Looking at the Epistle reading for today, it is worth asking what languages have to do with any of this. In general, a common language represents the healing of Babel.

But what is that language? Is it Hebrew? English? Binary code? Enochian? None of these are good enough. It isn't about the language, it is about the unity it allows. The pre-Babel language united the people, but it did not make them holy. That is the whole point: their unity was evil so God divided them so that the would have to work their evil separately, thus limited the damage it could do.

But there is something more we can learn from the focus on language and the ability of the Apostles to speak in ways that their hearers could understand.

Understanding is more than grammar. It's more than vocabulary. It's even more than learning the stories of the people who speak it. Understanding requires quieting our own minds and learning to hear the things people say. Listening is hard thing, it requires incredible humility. Without that, we hear only enough to manipulate, to demonize, to justify, to argue; but never enough to really know. Never enough to really love.

And this is why the Holy Spirit is tied into this process. We acquire the Holy Spirit when we empty ourselves of our passions and completely give our lives over to knowing and loving the other. And when we do that, we are able to communicate – commune! - with them at the deepest level.

In that love, we can share the source of love. This is what the apostles did at Pentecost. And because grace motivated and sustained their efforts, they were able to share the most important thing of all to the people around them: the Gospel. The words of transformation. The words of redemption.
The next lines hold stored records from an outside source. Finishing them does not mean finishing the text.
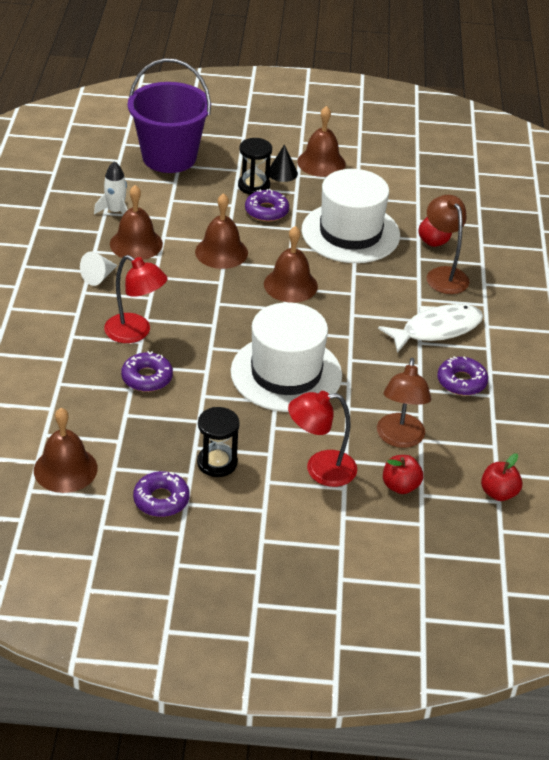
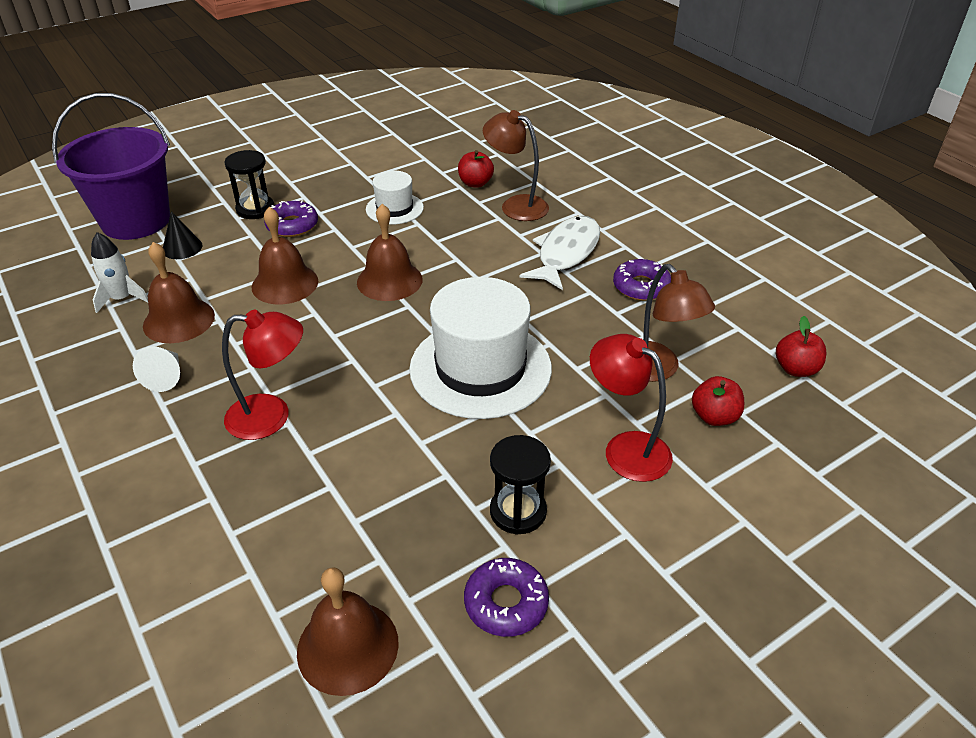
camera: 35 degrees left, 0 degrees up
purple donut [121,351,173,392] -> none
black cone [269,145,298,182] -> black cone moved to [163,211,202,259]
red lamp [288,391,357,487] -> red lamp turned 90 degrees clockwise [590,334,673,482]
brown bell [297,106,346,177] -> none
white hat [302,169,400,263] -> white hat [366,170,424,224], size x0.52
The words of love.

And when they heard it – when they were loved and drawn into its source, they separated themselves form all the things in their lives that were not good and holy, and joined themselves to the new humanity – the family of God (also known as the Church) – through through Baptism and the Holy Eucharist (the mysteries of union!).

37 Now when they heard this they were cut to the heart, and said to Peter and the rest of the apostles, “Brethren, what shall we do?” 38 And Peter said to them, “Repent, and be baptized every one of you in the name of Jesus Christ for the forgiveness of your sins; and you shall receive the gift of the Holy Spirit. 39 For the promise is to you and to your children and to all that are far off, every one whom the Lord our God calls to him.” 40 And he testified with many other words and exhorted them, saying, “Save yourselves from this crooked generation.” 41 So those who received his word were baptized, and there were added that day about three thousand souls. 42 And they devoted themselves to the apostles’ teaching and fellowship, to the breaking of bread and the prayers.

It is hard to really listen. It is hard to really know someone else. It is so hard to love. One day, it will come naturally, through the grace of God.

But for now, we have some rules to guide us, most especially, the golden rule; “love your neighbor as yourself”. When we recognize that this call to imagine ourselves as not just our neighbor, but our enemies as well, and then treat them the way we want to be treated, then we have a guide to behavior that will allow us to live the life of love as we are being perfected by God's grace through the mysteries of repentance, and Eucharist.

 

May God strengthen us as we learn to love through the grace of God.